#hum12 - Folge 27: Remy Hübschi

1. September 2023

#hum12 - Folge 27: Remy Hübschi

Gleichwertigkeit und Durchlässigkeit von beruflicher und akademischer Bildung – Die bildungspolitische Strategie der Schweiz

Durchlässigkeit und Gleichwertigkeit von beruflicher und akademischer Bildung stärken, um den Fachkräftebedarf zu decken: Wie kann das gelingen? In der 27. Folge der digitalen Mittagspause des nordrhein-westfälischen Handwerks diskutierte HANDWERK.NRW-Präsident Andreas Ehlert diese und weitere Fragen mit Remy Hübschi, Abteilungsleiter für Berufs- und Weiterbildung und stellvertretender Direktor des Staatssekretariats für Bildung, Forschung und Innovation (SBFI) der Schweizerischen Eidgenossenschaft.

Die Schweiz, in der die Gleichwertigkeit von akademischer und beruflicher Bildung bereits 2006 in der Verfassung verankert wurde, stehe, so Hübschi, angesichts des demographischen Wandels vor ähnlichen Herausforderungen wie Deutschland. Hinzu komme eine zunehmende Akademisierung, die auch vor den eidgenössischen Nachbarn nicht Halt mache: „Die öffentliche Wahrnehmung der Wertigkeit beruflicher Bildung ist unter Druck, weshalb auch wir reagieren müssen.“ Die Schweiz begegnet dieser Herausforderung mit Erfolg – zwei von drei Schülern treten laut Hübschi derzeit in den berufsbildenden Zweig über, wodurch der Skill-Mix erhalten bleibe, der der Wirtschaft einen komparativen Vorteil sichere. Zudem setze die Schweiz bei der Meisterqualifikation auf eine konsequente Subjektförderung anstelle der in Deutschland üblichen Förderung der Bildungsstätten.

Ein Grund für die Stärke des schweizerischen Bildungssystems dürfte außerdem seine hohe Durchlässigkeit sein.

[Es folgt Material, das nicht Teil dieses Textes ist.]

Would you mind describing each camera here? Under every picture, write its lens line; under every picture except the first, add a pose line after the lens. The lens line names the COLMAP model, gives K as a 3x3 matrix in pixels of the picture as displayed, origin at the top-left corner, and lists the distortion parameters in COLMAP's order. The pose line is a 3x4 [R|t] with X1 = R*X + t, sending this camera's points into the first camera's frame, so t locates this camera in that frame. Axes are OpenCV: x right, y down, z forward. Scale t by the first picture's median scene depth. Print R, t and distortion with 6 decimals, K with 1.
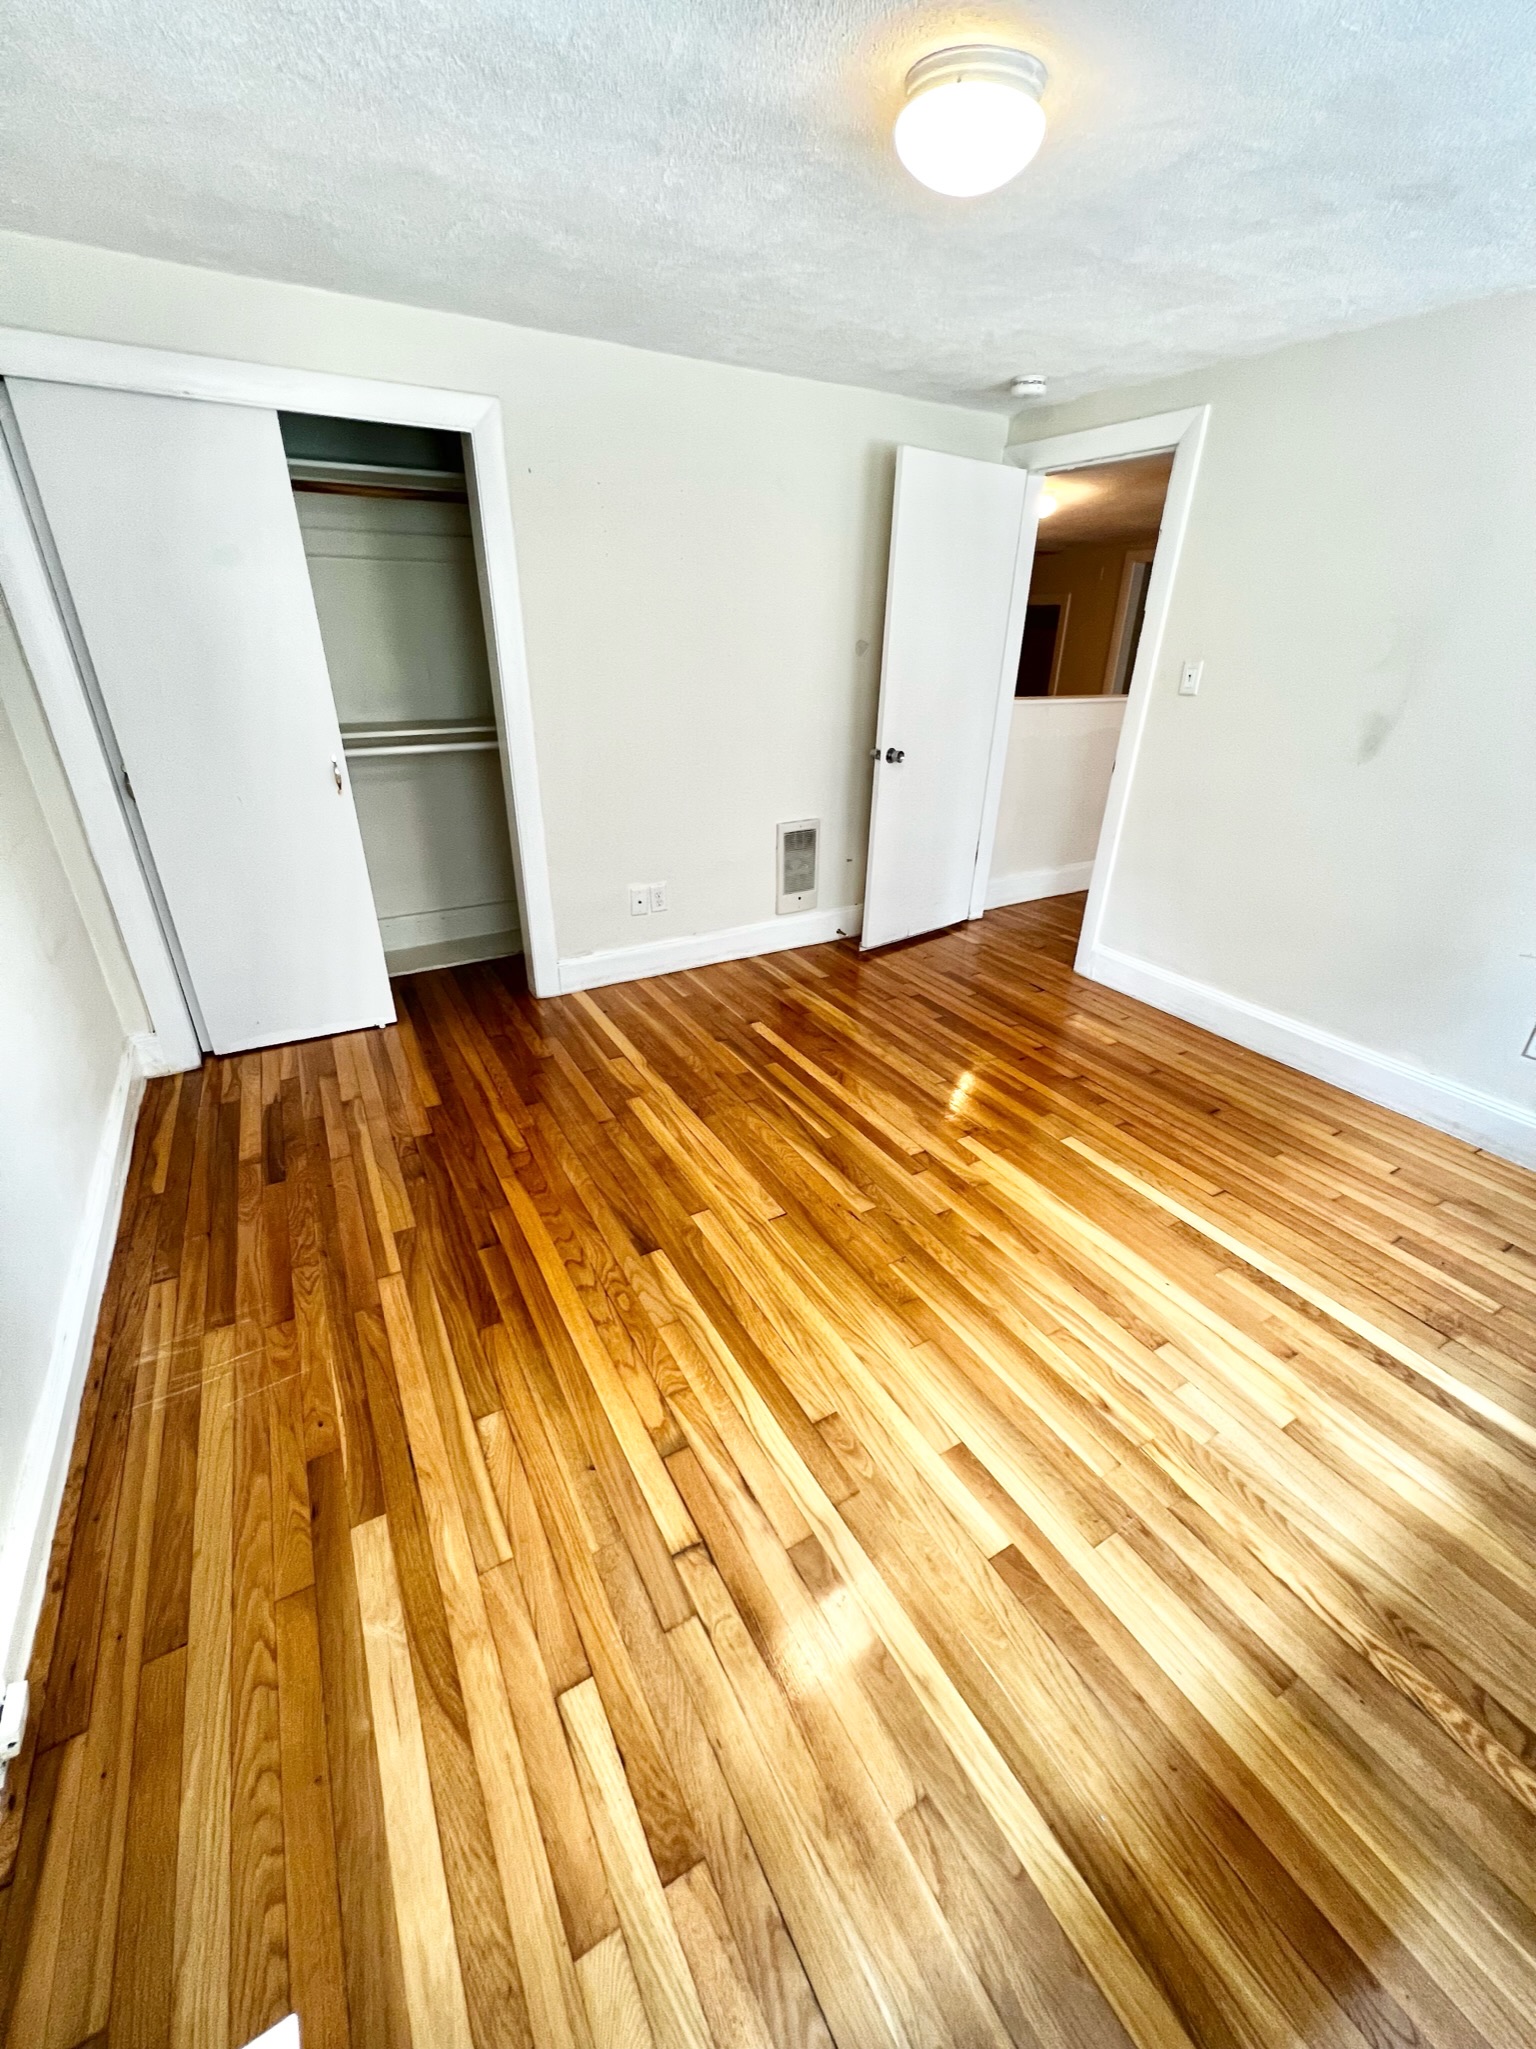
lens RADIAL K [[816.2, 0, 768.0], [0, 816.2, 1024.5], [0, 0, 1]] dist [-0.002685, 0.000680]
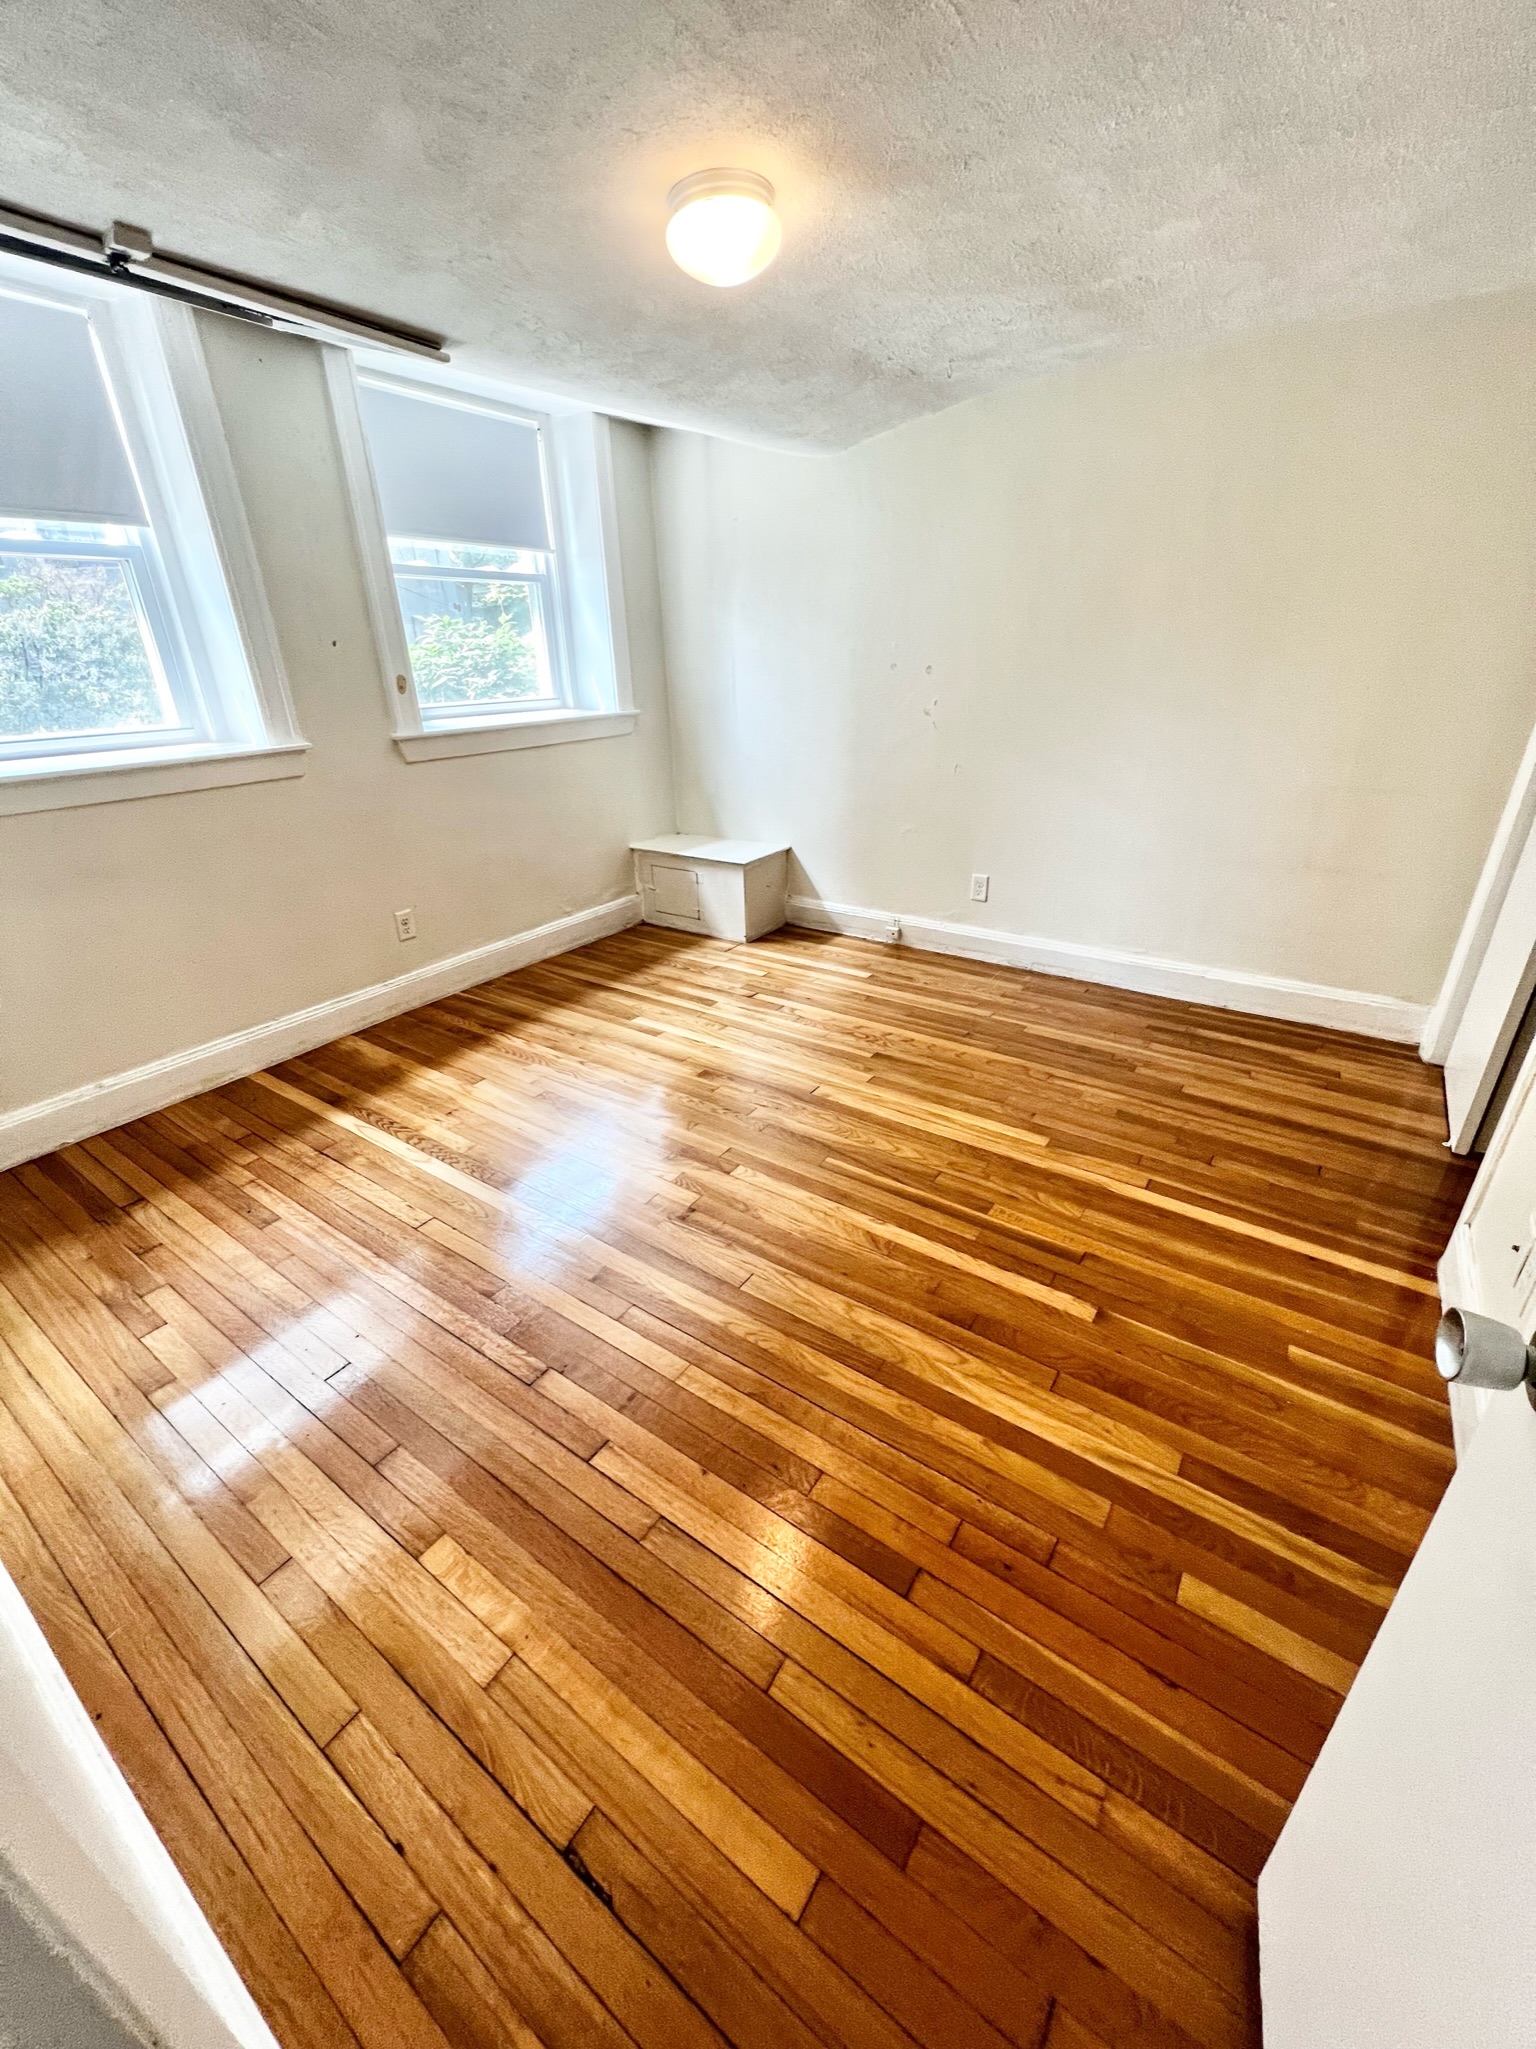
lens RADIAL K [[816.2, 0, 768.0], [0, 816.2, 1024.5], [0, 0, 1]] dist [-0.002685, 0.000680]
pose [[-0.905715, 0.179783, -0.383872, 0.490008], [-0.180882, 0.655088, 0.733581, -0.672676], [0.383356, 0.733851, -0.560804, 1.440231]]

So bietet die berufliche Grundbildung einen Einstieg zu verschiedenen tertiären Abschlüssen. Besonders hervorzuheben ist die Berufsmaturität, die die berufliche Grundbildung um eine erweiterte Allgemeinbildung ergänzt und zu einem Studium an einer Fachhochschule berechtigt. Die Durchlässigkeit des Systems helfe laut Hübschi auch Menschen mit Migrationshintergrund und anfänglich geringen Sprachkenntnissen, den Übergang zu einem tertiären Abschluss zu schaffen, indem sie Weiterqualifikationsmöglichkeiten zu einem späteren Zeitpunkt in der Vita erlaube. Dies sei gerade für die Schweiz als Einwanderungsland ein wichtiger Hebel zur Mobilisierung von Fachkräften.

Die bildungspolitische Strategie der Schweiz sei auch deshalb so erfolgreich, weil sie ihr Heil nicht allein in einer gleichwertigen Finanzierung der Bildungswege suche. Hübschi verweist vor allem auf die erfolgreiche Zusammenarbeit in der Tripartite Berufsbildungskonferenz, in der neben dem Bund und den Kantonen auch die Organisationen der Arbeitswelt wie Arbeitgeberverband und Gewerkschaftsbund eng eingebunden seien. Dies gewährleiste nicht nur eine hohe Qualität der Lehrpläne, Prüfungen und Abschlüsse, die sich stark an den Bedürfnissen der Praxis orientierten. In Kooperation mit den Wirtschaftsträgern werde auch in der Berufsorientierung an den Schulen ein realistischer, unvoreingenommener Blick auf unterschiedliche Berufe gelenkt, der den Schülerinnen und Schülern eine rationale Entscheidung ermögliche.

Der Verfassungsrang habe, so Hübschi abschließend, in erster Linie zu einer neuen, wertschätzenden Haltung für die berufliche Bildung auf allen Ebenen geführt. Um diese Wertschätzung aufrechtzuerhalten bedürfe es auch zukünftig eines kontinuierlichen Monitorings – von der kommunalen bis zur Bundesebene.